Dataset records Start Marker
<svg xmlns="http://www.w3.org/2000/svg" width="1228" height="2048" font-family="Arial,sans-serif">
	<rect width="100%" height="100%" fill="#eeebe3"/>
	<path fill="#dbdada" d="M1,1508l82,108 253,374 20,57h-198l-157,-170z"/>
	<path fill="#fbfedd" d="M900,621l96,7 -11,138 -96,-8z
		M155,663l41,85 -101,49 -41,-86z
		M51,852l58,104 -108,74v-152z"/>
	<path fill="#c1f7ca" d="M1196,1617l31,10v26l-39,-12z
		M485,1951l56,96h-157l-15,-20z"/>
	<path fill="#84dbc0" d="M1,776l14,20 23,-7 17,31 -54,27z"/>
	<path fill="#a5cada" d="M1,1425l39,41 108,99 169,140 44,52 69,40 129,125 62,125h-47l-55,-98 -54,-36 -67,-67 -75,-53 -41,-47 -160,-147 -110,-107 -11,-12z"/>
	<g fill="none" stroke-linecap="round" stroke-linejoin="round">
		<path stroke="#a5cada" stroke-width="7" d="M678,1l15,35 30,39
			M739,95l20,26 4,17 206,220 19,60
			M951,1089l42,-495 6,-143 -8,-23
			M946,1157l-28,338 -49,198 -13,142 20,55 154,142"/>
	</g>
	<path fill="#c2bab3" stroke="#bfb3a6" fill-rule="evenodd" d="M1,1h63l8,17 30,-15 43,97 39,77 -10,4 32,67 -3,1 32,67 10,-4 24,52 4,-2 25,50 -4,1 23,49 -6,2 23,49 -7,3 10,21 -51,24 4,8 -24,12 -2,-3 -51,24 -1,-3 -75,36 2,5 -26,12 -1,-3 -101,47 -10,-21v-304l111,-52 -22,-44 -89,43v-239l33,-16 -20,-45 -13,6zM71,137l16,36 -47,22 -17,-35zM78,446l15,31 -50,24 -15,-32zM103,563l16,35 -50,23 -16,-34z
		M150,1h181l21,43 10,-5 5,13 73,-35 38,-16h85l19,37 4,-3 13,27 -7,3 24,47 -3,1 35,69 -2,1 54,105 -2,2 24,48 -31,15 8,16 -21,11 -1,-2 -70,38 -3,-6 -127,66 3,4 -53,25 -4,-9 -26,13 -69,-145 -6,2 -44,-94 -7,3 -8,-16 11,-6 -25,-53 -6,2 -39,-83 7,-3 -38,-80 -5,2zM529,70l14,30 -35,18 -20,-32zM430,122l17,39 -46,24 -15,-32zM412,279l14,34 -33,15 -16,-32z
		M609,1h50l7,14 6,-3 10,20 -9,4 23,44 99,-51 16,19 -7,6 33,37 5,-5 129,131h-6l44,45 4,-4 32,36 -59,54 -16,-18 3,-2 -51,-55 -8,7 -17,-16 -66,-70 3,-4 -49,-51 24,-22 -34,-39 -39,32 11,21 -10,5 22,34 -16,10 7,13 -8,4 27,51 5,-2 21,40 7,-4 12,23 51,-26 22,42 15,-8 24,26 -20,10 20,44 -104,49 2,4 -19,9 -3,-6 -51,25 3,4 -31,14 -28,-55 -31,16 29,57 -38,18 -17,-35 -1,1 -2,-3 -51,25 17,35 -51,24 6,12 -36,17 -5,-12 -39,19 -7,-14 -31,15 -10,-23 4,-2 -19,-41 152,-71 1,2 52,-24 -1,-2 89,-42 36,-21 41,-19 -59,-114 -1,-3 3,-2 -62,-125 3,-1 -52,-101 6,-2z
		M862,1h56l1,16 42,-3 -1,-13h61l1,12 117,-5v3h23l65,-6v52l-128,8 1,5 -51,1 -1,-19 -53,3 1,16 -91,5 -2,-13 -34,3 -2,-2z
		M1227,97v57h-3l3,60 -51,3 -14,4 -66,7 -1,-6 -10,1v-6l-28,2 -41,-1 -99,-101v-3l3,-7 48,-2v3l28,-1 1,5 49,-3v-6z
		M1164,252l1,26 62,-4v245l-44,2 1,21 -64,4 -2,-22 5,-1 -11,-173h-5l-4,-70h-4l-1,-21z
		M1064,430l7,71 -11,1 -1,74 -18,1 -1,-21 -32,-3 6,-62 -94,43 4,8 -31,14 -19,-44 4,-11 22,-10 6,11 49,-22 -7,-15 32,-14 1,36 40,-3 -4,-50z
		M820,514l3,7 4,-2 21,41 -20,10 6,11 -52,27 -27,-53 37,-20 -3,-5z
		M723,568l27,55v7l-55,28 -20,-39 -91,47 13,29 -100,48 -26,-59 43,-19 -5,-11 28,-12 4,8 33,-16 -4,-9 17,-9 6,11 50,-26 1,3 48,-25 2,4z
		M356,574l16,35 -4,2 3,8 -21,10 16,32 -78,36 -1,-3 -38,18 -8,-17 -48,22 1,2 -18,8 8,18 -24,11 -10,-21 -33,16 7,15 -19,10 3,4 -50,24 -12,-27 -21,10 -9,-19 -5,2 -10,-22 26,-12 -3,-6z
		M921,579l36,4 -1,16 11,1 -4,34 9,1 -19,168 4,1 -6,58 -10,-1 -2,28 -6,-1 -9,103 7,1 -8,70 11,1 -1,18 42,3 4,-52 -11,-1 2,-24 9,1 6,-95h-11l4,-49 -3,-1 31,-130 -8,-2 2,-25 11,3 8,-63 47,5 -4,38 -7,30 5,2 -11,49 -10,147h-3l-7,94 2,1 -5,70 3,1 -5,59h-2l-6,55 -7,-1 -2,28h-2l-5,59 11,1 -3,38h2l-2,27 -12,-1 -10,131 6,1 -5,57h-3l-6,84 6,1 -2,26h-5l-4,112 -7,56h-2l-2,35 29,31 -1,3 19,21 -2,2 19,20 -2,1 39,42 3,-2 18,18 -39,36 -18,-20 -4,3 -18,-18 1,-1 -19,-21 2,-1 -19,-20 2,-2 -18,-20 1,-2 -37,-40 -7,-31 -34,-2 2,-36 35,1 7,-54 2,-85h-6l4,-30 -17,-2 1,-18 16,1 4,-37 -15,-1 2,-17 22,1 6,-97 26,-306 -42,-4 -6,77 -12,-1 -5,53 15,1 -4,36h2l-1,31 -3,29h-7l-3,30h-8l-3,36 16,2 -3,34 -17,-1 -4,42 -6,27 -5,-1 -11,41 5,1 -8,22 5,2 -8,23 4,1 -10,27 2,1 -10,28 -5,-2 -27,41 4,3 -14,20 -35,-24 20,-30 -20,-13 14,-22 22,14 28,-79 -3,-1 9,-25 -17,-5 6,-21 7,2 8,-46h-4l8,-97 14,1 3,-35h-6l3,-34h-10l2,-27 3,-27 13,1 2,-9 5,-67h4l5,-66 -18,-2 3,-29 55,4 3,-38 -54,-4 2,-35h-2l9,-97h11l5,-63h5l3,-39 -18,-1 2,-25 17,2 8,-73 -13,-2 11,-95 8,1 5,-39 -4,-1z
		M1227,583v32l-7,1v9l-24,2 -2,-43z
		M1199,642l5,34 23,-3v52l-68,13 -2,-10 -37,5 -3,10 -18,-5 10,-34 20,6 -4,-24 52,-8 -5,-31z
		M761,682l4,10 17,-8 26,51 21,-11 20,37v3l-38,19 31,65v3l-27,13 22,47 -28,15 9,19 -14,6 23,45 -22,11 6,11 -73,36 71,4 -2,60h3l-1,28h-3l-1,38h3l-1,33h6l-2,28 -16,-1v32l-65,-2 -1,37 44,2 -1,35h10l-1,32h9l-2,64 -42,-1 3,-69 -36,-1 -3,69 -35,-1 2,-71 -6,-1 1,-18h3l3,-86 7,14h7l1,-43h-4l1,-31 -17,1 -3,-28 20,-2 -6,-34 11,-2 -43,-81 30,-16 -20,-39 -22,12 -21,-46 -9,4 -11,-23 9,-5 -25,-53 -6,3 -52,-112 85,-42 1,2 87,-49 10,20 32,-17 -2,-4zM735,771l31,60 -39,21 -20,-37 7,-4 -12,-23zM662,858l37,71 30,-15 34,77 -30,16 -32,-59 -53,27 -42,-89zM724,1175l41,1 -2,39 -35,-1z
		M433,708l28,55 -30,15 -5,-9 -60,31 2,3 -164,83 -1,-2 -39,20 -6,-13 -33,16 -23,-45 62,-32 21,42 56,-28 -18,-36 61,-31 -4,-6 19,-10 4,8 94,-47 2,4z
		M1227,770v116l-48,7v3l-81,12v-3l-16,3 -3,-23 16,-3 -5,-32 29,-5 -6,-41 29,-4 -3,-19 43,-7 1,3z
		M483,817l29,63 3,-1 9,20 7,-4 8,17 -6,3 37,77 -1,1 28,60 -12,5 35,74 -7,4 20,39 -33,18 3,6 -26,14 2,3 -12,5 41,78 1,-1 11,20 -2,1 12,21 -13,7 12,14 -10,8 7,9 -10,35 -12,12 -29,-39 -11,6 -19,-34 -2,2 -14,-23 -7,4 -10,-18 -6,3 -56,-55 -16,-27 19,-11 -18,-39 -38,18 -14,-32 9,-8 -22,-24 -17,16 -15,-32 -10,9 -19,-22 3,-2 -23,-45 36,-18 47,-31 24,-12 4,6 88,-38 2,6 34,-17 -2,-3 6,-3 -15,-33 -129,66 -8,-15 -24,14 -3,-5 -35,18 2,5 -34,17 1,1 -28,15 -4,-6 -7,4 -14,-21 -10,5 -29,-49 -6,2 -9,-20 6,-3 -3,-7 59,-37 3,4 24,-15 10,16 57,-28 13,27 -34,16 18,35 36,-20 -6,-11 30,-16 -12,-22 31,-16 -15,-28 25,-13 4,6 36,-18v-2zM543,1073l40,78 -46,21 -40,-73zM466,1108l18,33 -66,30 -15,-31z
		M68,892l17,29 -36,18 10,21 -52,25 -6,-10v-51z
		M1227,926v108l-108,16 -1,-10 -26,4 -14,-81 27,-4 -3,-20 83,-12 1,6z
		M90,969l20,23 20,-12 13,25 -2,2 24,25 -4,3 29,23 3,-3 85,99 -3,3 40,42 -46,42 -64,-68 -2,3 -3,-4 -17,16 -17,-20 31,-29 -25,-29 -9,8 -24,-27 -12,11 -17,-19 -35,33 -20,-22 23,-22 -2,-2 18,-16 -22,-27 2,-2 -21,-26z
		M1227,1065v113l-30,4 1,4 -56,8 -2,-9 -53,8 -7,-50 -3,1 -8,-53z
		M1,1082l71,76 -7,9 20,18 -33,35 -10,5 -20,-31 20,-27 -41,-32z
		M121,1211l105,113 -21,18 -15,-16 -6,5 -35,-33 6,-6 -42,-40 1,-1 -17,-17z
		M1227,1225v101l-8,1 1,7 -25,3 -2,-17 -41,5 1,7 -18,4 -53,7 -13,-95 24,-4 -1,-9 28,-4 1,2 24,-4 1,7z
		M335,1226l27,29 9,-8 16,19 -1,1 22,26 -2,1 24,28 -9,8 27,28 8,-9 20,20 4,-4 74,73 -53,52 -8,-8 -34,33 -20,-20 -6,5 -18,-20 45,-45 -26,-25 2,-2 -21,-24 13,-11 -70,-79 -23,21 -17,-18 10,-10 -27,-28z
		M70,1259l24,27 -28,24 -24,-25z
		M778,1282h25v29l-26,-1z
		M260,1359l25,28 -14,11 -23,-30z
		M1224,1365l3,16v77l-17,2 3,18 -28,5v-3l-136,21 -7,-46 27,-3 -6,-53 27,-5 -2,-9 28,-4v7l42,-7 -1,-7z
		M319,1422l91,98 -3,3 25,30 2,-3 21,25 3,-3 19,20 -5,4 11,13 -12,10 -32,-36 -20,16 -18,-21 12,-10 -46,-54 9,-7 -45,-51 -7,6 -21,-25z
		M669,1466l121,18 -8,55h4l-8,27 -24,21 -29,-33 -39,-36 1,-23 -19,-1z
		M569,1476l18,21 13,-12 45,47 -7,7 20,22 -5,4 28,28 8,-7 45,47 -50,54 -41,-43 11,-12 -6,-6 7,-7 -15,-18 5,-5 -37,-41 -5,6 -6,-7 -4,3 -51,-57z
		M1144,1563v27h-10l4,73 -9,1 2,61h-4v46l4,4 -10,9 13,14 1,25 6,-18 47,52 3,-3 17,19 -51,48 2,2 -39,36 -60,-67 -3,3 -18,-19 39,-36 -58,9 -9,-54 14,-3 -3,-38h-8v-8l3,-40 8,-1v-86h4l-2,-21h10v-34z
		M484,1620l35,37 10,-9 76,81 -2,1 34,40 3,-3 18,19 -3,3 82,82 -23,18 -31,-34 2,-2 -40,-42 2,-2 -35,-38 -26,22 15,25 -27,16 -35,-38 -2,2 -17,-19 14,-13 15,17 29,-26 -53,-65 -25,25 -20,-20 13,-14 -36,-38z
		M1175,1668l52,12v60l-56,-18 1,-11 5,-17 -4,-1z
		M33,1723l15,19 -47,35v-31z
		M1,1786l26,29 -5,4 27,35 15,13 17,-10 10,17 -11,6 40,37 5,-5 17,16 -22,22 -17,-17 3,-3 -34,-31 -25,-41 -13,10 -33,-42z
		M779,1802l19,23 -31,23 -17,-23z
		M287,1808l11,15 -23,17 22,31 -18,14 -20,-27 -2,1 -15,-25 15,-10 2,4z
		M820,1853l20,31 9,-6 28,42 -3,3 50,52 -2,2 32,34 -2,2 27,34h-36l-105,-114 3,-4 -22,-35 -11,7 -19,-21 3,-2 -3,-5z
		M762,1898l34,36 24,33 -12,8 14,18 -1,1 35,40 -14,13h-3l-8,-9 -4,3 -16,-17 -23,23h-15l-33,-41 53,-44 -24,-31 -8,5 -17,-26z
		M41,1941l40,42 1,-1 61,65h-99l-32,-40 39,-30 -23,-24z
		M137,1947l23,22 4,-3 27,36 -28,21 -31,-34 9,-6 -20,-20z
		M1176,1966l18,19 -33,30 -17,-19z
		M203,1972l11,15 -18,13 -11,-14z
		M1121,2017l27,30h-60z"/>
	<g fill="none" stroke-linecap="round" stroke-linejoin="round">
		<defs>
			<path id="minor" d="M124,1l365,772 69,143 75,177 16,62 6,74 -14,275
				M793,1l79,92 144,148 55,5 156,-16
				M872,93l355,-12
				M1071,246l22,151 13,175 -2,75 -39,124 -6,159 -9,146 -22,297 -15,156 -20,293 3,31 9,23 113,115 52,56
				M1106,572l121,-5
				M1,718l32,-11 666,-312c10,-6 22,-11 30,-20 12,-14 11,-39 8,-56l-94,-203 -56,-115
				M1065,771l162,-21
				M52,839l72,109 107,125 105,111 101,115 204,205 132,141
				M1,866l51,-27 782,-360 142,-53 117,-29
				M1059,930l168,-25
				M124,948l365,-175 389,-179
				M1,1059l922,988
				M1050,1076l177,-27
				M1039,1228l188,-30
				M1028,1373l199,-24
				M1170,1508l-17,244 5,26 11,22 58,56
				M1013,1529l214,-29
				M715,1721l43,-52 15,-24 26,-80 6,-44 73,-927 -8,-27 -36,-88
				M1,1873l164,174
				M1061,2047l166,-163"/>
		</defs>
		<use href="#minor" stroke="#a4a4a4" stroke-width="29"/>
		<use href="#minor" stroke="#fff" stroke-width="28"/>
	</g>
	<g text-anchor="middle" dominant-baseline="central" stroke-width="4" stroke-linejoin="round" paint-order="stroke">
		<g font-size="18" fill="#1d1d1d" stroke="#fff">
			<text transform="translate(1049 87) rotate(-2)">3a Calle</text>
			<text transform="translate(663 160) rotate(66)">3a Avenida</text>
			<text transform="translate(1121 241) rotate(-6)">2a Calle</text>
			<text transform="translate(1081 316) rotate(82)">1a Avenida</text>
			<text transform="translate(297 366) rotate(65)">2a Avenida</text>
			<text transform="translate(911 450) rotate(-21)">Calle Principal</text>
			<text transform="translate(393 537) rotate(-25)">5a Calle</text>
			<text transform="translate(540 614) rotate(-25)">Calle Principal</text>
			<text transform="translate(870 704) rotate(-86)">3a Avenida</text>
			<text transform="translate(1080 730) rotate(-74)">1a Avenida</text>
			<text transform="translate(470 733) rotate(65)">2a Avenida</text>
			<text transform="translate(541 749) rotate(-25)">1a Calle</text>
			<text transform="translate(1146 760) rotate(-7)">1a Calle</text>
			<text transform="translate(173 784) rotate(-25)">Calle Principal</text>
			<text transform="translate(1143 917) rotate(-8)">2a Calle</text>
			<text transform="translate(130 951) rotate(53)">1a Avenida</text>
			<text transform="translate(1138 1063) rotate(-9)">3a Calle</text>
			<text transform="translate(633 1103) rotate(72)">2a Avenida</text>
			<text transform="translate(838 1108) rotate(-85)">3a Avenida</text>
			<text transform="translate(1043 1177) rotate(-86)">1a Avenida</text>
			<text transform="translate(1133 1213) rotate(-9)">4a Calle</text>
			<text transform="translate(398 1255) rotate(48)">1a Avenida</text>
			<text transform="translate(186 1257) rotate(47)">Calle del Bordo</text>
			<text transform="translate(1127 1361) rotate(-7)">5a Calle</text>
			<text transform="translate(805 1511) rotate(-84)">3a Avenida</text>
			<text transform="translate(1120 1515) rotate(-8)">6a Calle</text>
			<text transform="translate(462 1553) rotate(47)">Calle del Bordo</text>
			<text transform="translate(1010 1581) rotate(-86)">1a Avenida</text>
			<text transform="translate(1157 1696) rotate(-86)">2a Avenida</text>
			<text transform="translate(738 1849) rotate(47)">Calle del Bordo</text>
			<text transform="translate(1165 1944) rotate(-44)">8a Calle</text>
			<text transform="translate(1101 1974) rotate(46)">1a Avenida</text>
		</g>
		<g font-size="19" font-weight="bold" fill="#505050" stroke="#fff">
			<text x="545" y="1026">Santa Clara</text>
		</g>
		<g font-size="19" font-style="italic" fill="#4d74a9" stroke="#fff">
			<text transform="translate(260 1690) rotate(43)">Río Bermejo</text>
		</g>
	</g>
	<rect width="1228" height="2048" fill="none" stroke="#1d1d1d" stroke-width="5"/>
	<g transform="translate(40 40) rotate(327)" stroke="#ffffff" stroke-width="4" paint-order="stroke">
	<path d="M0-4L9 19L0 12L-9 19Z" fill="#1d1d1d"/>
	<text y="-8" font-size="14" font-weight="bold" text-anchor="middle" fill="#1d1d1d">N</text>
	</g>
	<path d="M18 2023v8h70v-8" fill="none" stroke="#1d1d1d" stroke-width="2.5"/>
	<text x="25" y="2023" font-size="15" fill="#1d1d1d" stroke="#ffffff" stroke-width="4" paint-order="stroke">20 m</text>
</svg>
Dataset records End Marker
To do -> From the records above, repeat exactly the lines from the one with "M433,708l28,55 -30,15 -5,-9" through the one with "M569,1476l18,21 13,-12 45,47", both included.

Written response ->
		M433,708l28,55 -30,15 -5,-9 -60,31 2,3 -164,83 -1,-2 -39,20 -6,-13 -33,16 -23,-45 62,-32 21,42 56,-28 -18,-36 61,-31 -4,-6 19,-10 4,8 94,-47 2,4z
		M1227,770v116l-48,7v3l-81,12v-3l-16,3 -3,-23 16,-3 -5,-32 29,-5 -6,-41 29,-4 -3,-19 43,-7 1,3z
		M483,817l29,63 3,-1 9,20 7,-4 8,17 -6,3 37,77 -1,1 28,60 -12,5 35,74 -7,4 20,39 -33,18 3,6 -26,14 2,3 -12,5 41,78 1,-1 11,20 -2,1 12,21 -13,7 12,14 -10,8 7,9 -10,35 -12,12 -29,-39 -11,6 -19,-34 -2,2 -14,-23 -7,4 -10,-18 -6,3 -56,-55 -16,-27 19,-11 -18,-39 -38,18 -14,-32 9,-8 -22,-24 -17,16 -15,-32 -10,9 -19,-22 3,-2 -23,-45 36,-18 47,-31 24,-12 4,6 88,-38 2,6 34,-17 -2,-3 6,-3 -15,-33 -129,66 -8,-15 -24,14 -3,-5 -35,18 2,5 -34,17 1,1 -28,15 -4,-6 -7,4 -14,-21 -10,5 -29,-49 -6,2 -9,-20 6,-3 -3,-7 59,-37 3,4 24,-15 10,16 57,-28 13,27 -34,16 18,35 36,-20 -6,-11 30,-16 -12,-22 31,-16 -15,-28 25,-13 4,6 36,-18v-2zM543,1073l40,78 -46,21 -40,-73zM466,1108l18,33 -66,30 -15,-31z
		M68,892l17,29 -36,18 10,21 -52,25 -6,-10v-51z
		M1227,926v108l-108,16 -1,-10 -26,4 -14,-81 27,-4 -3,-20 83,-12 1,6z
		M90,969l20,23 20,-12 13,25 -2,2 24,25 -4,3 29,23 3,-3 85,99 -3,3 40,42 -46,42 -64,-68 -2,3 -3,-4 -17,16 -17,-20 31,-29 -25,-29 -9,8 -24,-27 -12,11 -17,-19 -35,33 -20,-22 23,-22 -2,-2 18,-16 -22,-27 2,-2 -21,-26z
		M1227,1065v113l-30,4 1,4 -56,8 -2,-9 -53,8 -7,-50 -3,1 -8,-53z
		M1,1082l71,76 -7,9 20,18 -33,35 -10,5 -20,-31 20,-27 -41,-32z
		M121,1211l105,113 -21,18 -15,-16 -6,5 -35,-33 6,-6 -42,-40 1,-1 -17,-17z
		M1227,1225v101l-8,1 1,7 -25,3 -2,-17 -41,5 1,7 -18,4 -53,7 -13,-95 24,-4 -1,-9 28,-4 1,2 24,-4 1,7z
		M335,1226l27,29 9,-8 16,19 -1,1 22,26 -2,1 24,28 -9,8 27,28 8,-9 20,20 4,-4 74,73 -53,52 -8,-8 -34,33 -20,-20 -6,5 -18,-20 45,-45 -26,-25 2,-2 -21,-24 13,-11 -70,-79 -23,21 -17,-18 10,-10 -27,-28z
		M70,1259l24,27 -28,24 -24,-25z
		M778,1282h25v29l-26,-1z
		M260,1359l25,28 -14,11 -23,-30z
		M1224,1365l3,16v77l-17,2 3,18 -28,5v-3l-136,21 -7,-46 27,-3 -6,-53 27,-5 -2,-9 28,-4v7l42,-7 -1,-7z
		M319,1422l91,98 -3,3 25,30 2,-3 21,25 3,-3 19,20 -5,4 11,13 -12,10 -32,-36 -20,16 -18,-21 12,-10 -46,-54 9,-7 -45,-51 -7,6 -21,-25z
		M669,1466l121,18 -8,55h4l-8,27 -24,21 -29,-33 -39,-36 1,-23 -19,-1z
		M569,1476l18,21 13,-12 45,47 -7,7 20,22 -5,4 28,28 8,-7 45,47 -50,54 -41,-43 11,-12 -6,-6 7,-7 -15,-18 5,-5 -37,-41 -5,6 -6,-7 -4,3 -51,-57z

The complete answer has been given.